● Opdracht 1:
Beantwoord de volgende vragen aan de hand van het fragment:
(a) Welke grief strandt volgens het fragment reeds op deze gronden?
(b) In welk randnummer van haar akte doet Credivance haar stelling?
(c) Welke initiële contractuele debetrentevoet wordt genoemd?

● Fragment:
::::::
Reeds op deze gronden dient grief 4 te stranden. De vraag of een mogelijke vordering wegens schending van de verplichtingen op grond van artikel 28 Wck afstuit op artikel 6:89 BW dan wel is verjaard kan daarmee onbesproken blijven.
Is sprake van een kennelijk onredelijk beding?
2.6
Credivance stelt in haar akte (randnummer 27) dat zij het om haar moverende redenen niet bezwaarlijk vindt om in dit specifieke geval de vordering te matigen aan de hand van de fictie dat gedurende de hele looptijd van de kredietovereenkomst de initiële contractuele debetrentevoet van 9,5% van toepassing zou zijn geweest. Ten overvloede, ten behoeve van de gedachtevorming/discussie, voert zij nog wel een aantal bezwaren aan tegen het voorshands door het hof gegeven oordeel dat het wijzigingsbeding onredelijk bezwarend is, maar geeft daarbij uitdrukkelijk aan dat daarop in deze procedure niet gereageerd hoeft te worden.
::::::
● Opdracht 2:
Zet de regels van de records hieronder om in een JSON-lijst van strings, met één string per regel en zonder lege regels. Laat de afbeeldingen in je antwoord weg.
::::::
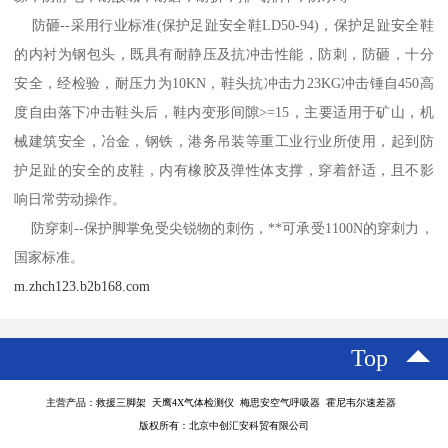
防砸--采用行业标准(保护足趾安全鞋LD50-94)，保护足趾安全鞋
的内衬为钢包头，既具有耐静压及抗冲击性能，防刺，防砸，十分
安全，经检验，耐压力为10KN，鞋头抗冲击力23KG冲击锤自450高
度自由落下冲击鞋头后，鞋内变形间隙>=15，主要适用于矿山，机
械建筑安全，冶金，钢铁，港务吊装等重工业行业所使用，起到防
护足趾的安全的皮鞋，内有橡胶及弹性体支撑，穿着舒适，且不影
响日常劳动操作。
防穿刺--保护脚掌免受尖锐物的刺伤，**可承受1100N的穿刺力，
国家标准。
m.zhch123.b2b168.com
Top
主营产品：救援三脚架 天鹰4X气体检测仪 梅思安空气呼吸器 霍尼韦尔速差器
版权所有：北京中创汇安科贸有限公司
::::::
● Antwoord 1:
(a) Grief 4.
(b) Randnummer 27.
(c) 9,5%.

● Antwoord 2:
[
  "防砸--采用行业标准(保护足趾安全鞋LD50-94)，保护足趾安全鞋",
  "的内衬为钢包头，既具有耐静压及抗冲击性能，防刺，防砸，十分",
  "安全，经检验，耐压力为10KN，鞋头抗冲击力23KG冲击锤自450高",
  "度自由落下冲击鞋头后，鞋内变形间隙>=15，主要适用于矿山，机",
  "械建筑安全，冶金，钢铁，港务吊装等重工业行业所使用，起到防",
  "护足趾的安全的皮鞋，内有橡胶及弹性体支撑，穿着舒适，且不影",
  "响日常劳动操作。",
  "防穿刺--保护脚掌免受尖锐物的刺伤，**可承受1100N的穿刺力，",
  "国家标准。",
  "m.zhch123.b2b168.com",
  "Top",
  "主营产品：救援三脚架 天鹰4X气体检测仪 梅思安空气呼吸器 霍尼韦尔速差器",
  "版权所有：北京中创汇安科贸有限公司"
]